PBMs like Medco and rivals Express Scripts Inc (ESRX.O) and CVS Caremark Corp (CVS.N) administer prescription drug benefits for employers and health plans and operate large mail-order pharmacies.

They also encourage greater use of inexpensive generic drugs and stand to benefit from a wave of big-selling brand name medicines that will lose U.S. patent protection in the next few years.

Snow expressed confidence that Medco would continue to win share from both its big rivals.

Three months ago, CVS shocked investors when it said the PBM lost out on about $4.8 billion in contracts heading into 2010, leading to the departure of the unit's president.

"In 2010, we are doing extremely well," Snow said. "In the last three years now, we've won over $21 billion worth of business ... the trend continues with very, very strong organic sales -- the strongest in the industry by far."

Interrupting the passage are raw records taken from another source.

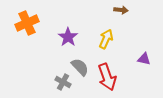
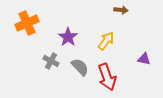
yellow arrow: moved 2 px down; rotated 12 degrees clockwise
gray cross: moved 12 px left, 21 px up
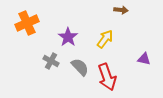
yellow arrow: moved 1 px left, 2 px up
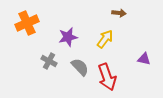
brown arrow: moved 2 px left, 3 px down
purple star: rotated 24 degrees clockwise
gray cross: moved 2 px left
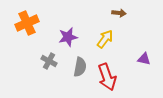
gray semicircle: rotated 54 degrees clockwise
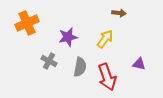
purple triangle: moved 5 px left, 5 px down
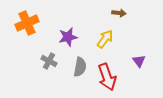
purple triangle: moved 3 px up; rotated 40 degrees clockwise
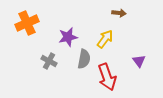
gray semicircle: moved 4 px right, 8 px up
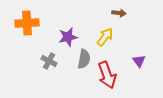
orange cross: rotated 20 degrees clockwise
yellow arrow: moved 2 px up
red arrow: moved 2 px up
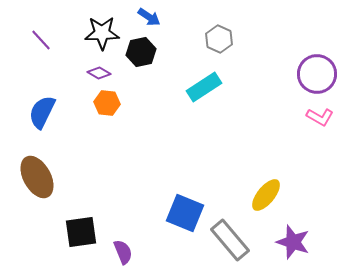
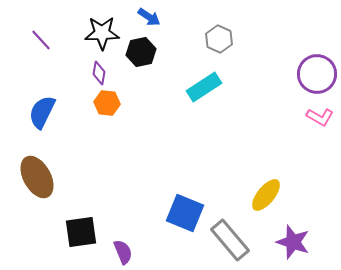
purple diamond: rotated 70 degrees clockwise
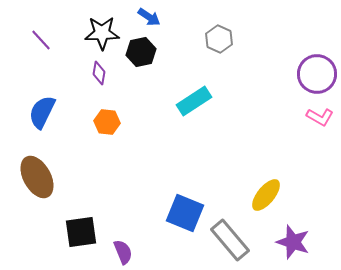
cyan rectangle: moved 10 px left, 14 px down
orange hexagon: moved 19 px down
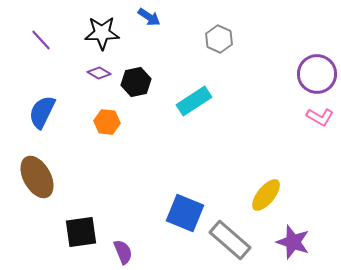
black hexagon: moved 5 px left, 30 px down
purple diamond: rotated 70 degrees counterclockwise
gray rectangle: rotated 9 degrees counterclockwise
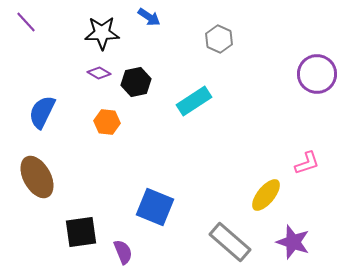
purple line: moved 15 px left, 18 px up
pink L-shape: moved 13 px left, 46 px down; rotated 48 degrees counterclockwise
blue square: moved 30 px left, 6 px up
gray rectangle: moved 2 px down
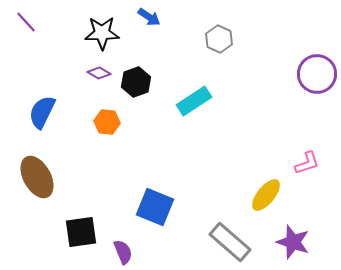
black hexagon: rotated 8 degrees counterclockwise
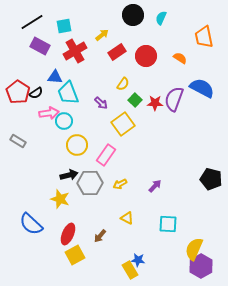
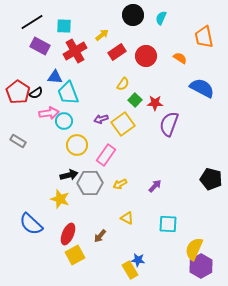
cyan square at (64, 26): rotated 14 degrees clockwise
purple semicircle at (174, 99): moved 5 px left, 25 px down
purple arrow at (101, 103): moved 16 px down; rotated 120 degrees clockwise
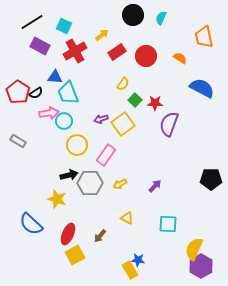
cyan square at (64, 26): rotated 21 degrees clockwise
black pentagon at (211, 179): rotated 15 degrees counterclockwise
yellow star at (60, 199): moved 3 px left
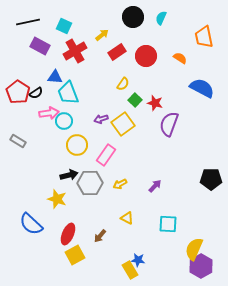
black circle at (133, 15): moved 2 px down
black line at (32, 22): moved 4 px left; rotated 20 degrees clockwise
red star at (155, 103): rotated 14 degrees clockwise
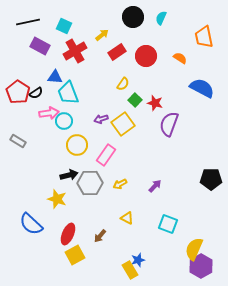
cyan square at (168, 224): rotated 18 degrees clockwise
blue star at (138, 260): rotated 24 degrees counterclockwise
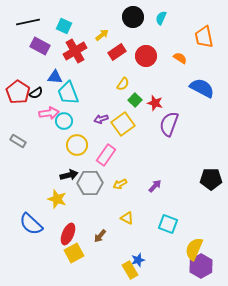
yellow square at (75, 255): moved 1 px left, 2 px up
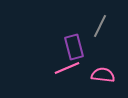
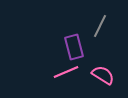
pink line: moved 1 px left, 4 px down
pink semicircle: rotated 25 degrees clockwise
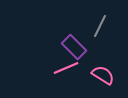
purple rectangle: rotated 30 degrees counterclockwise
pink line: moved 4 px up
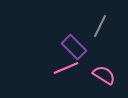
pink semicircle: moved 1 px right
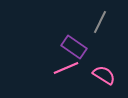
gray line: moved 4 px up
purple rectangle: rotated 10 degrees counterclockwise
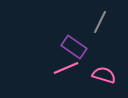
pink semicircle: rotated 15 degrees counterclockwise
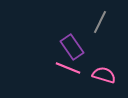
purple rectangle: moved 2 px left; rotated 20 degrees clockwise
pink line: moved 2 px right; rotated 45 degrees clockwise
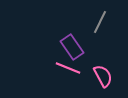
pink semicircle: moved 1 px left, 1 px down; rotated 45 degrees clockwise
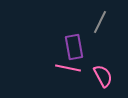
purple rectangle: moved 2 px right; rotated 25 degrees clockwise
pink line: rotated 10 degrees counterclockwise
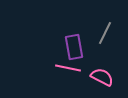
gray line: moved 5 px right, 11 px down
pink semicircle: moved 1 px left, 1 px down; rotated 35 degrees counterclockwise
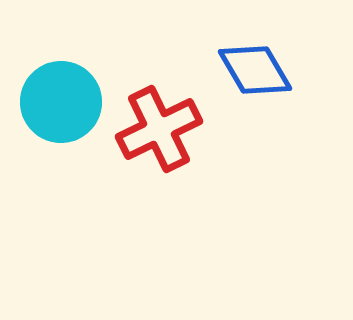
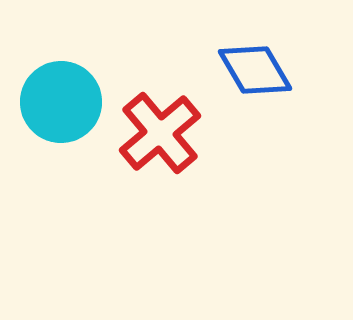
red cross: moved 1 px right, 4 px down; rotated 14 degrees counterclockwise
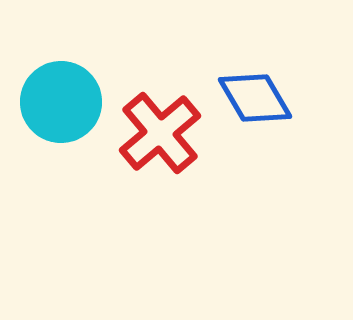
blue diamond: moved 28 px down
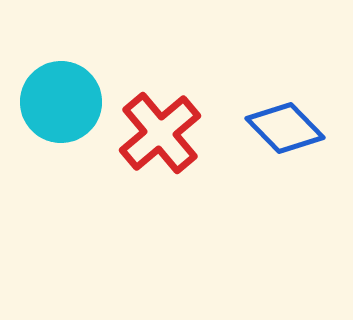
blue diamond: moved 30 px right, 30 px down; rotated 14 degrees counterclockwise
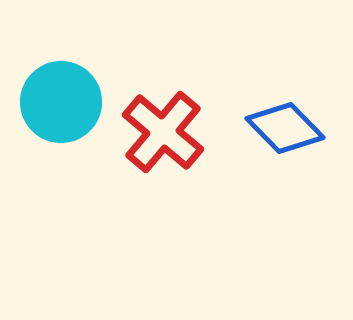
red cross: moved 3 px right, 1 px up; rotated 10 degrees counterclockwise
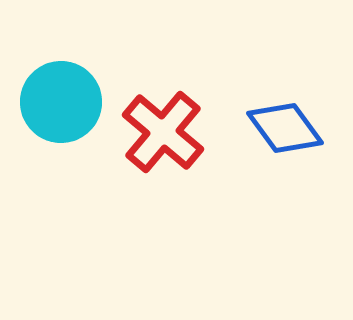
blue diamond: rotated 8 degrees clockwise
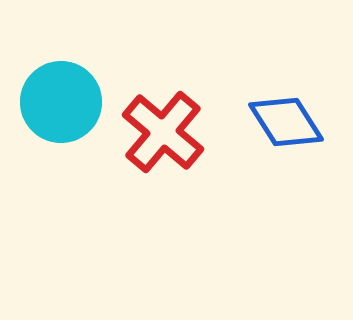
blue diamond: moved 1 px right, 6 px up; rotated 4 degrees clockwise
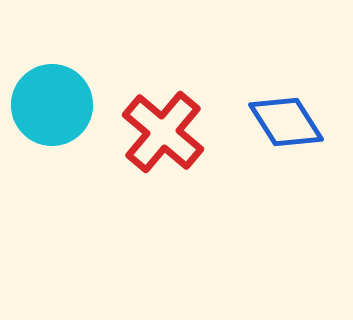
cyan circle: moved 9 px left, 3 px down
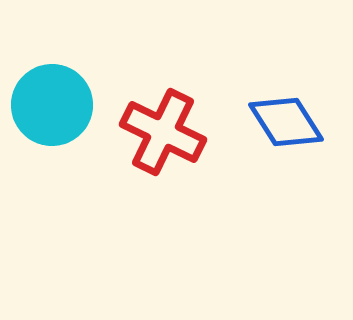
red cross: rotated 14 degrees counterclockwise
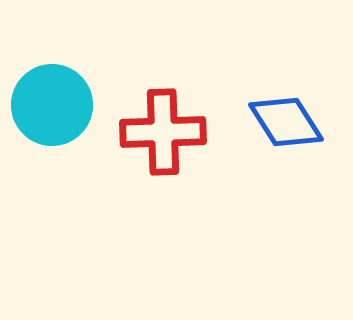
red cross: rotated 28 degrees counterclockwise
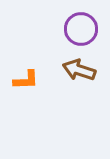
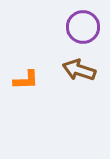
purple circle: moved 2 px right, 2 px up
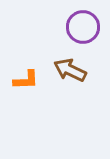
brown arrow: moved 9 px left; rotated 8 degrees clockwise
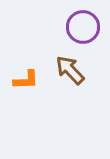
brown arrow: rotated 20 degrees clockwise
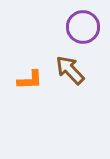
orange L-shape: moved 4 px right
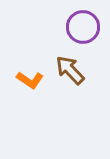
orange L-shape: rotated 36 degrees clockwise
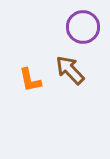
orange L-shape: rotated 44 degrees clockwise
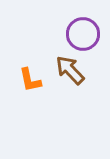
purple circle: moved 7 px down
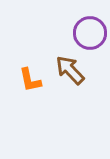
purple circle: moved 7 px right, 1 px up
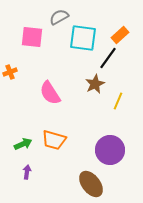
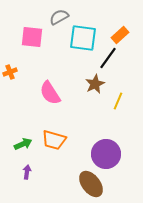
purple circle: moved 4 px left, 4 px down
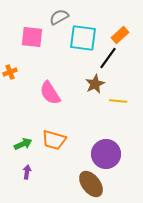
yellow line: rotated 72 degrees clockwise
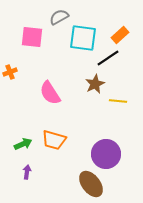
black line: rotated 20 degrees clockwise
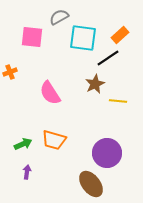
purple circle: moved 1 px right, 1 px up
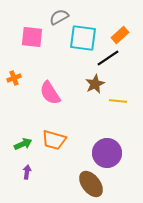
orange cross: moved 4 px right, 6 px down
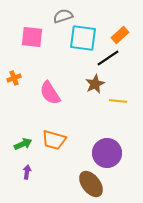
gray semicircle: moved 4 px right, 1 px up; rotated 12 degrees clockwise
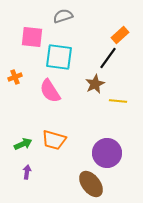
cyan square: moved 24 px left, 19 px down
black line: rotated 20 degrees counterclockwise
orange cross: moved 1 px right, 1 px up
pink semicircle: moved 2 px up
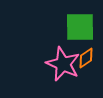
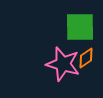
pink star: rotated 8 degrees counterclockwise
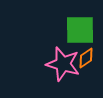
green square: moved 3 px down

Snow said that while the push to overhaul U.S. healthcare appears to have reverted to square one in Washington, he was confident legislators would produce something between now and the fall midterm elections to "show they have made a difference in healthcare and they're intent on delivering something to the American public."

He said congressional passage of legislation easing the approval of a new wave of generic biotech medicines would be one way for U.S. lawmakers to show their commitment to reform while cutting costs.

"I think this is one of those little steps that is meaningful and that Congress can get done," he said.

PBMs like Medco encourage patients to use generic drugs rather than brand names because it saves money for the employers and health plans that hire them and because the PBMs often enjoy bigger profits on the generics.